The figure above shows a very obvious pattern: the boundaries of each floor are basically at the local maximums of the differential sequence. Therefore, we can use this scheme to perform segmentation-style clustering, splitting the text at local peaks. This clustering method has excellent properties, such as:
1. It can automatically determine the number of clusters, meaning we don't need to know in advance exactly how many floors there are;
2. It adapts to special cases. For example, if the second and third to last floors are wider than other floors because they contain comments within the floor (so-called "floor-within-floor"), this pattern still holds true even if the content is more extensive.
This shows that using this pattern to block text and divide different floors is quite reliable. Furthermore, this clustering can be run repeatedly to adapt to different granularity requirements. In fact, for forums, running it approximately $1 \sim 2$ times is enough to obtain the floor division.
Finally, specifically for forums, we categorize the content of each text area. To avoid complicates the crawler and ensure the efficiency of the crawler itself, the recognition methods used here are relatively simple and are purely rule-based classifications.
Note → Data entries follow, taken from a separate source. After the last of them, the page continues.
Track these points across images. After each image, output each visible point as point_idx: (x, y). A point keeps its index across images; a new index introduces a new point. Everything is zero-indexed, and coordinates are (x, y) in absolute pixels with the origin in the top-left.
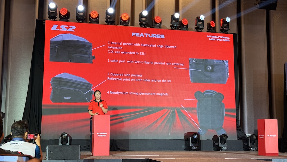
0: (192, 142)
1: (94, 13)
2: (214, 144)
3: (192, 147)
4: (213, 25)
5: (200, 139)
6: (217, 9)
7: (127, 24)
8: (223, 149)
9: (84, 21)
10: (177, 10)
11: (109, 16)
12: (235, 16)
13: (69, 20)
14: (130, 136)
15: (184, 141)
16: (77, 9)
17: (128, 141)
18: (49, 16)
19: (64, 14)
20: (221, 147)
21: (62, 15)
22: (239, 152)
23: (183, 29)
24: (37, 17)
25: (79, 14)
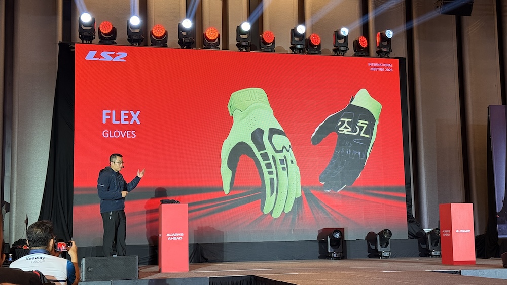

Title recognition is relatively simple because normal page source codes contain a <title> field, which basically contains complete title information. Therefore, we just need to extract the title directly using regular expressions.
In Chinese forums, several date formats are common:
2017-1-9 15:42
2017年 1月 9日 15:42
3小时前 (3 hours ago)
昨天 20:48 (Yesterday 20:48)
The first two date formats are easier to recognize, while the latter two are more difficult. The latter two formats mainly appear in posts published within a short period on certain forums and usually automatically revert to the first two formats after a day or two.
In this case, from the perspective of simplicity and stability, we can adopt a compromise strategy: do not recognize the dates for this part of the short-term posts on these websites and save them mixed together. From a continuous monitoring perspective, after a day or two, we will be able to recognize the dates. This neither affects the real-time nature of monitoring nor makes the program simpler and more reliable.
In fact, identifying the author (the poster) is quite difficult; we have not found an effective algorithm to complete a universal author recognition model. also, considering that the value of identifying the poster is not particularly high, we ultimately abandoned this part of the recognition work.
After identifying the time, the single text area is split into upper and lower halves by the time. We assume that one of the two halves is the main content. To identify which half is the body, we perform global statistics on both halves respectively and compare which half contains more Chinese characters. The half with more is considered the main content.
Of course, from a more rigorous perspective, one could follow the academic thinking in the previous article and use a language model to determine which part is closer to natural language, thereby identifying the main body. However, the efficiency of this scheme is low, and since we are primarily concerned with crawling Chinese content, we excluded this scheme from our experiments.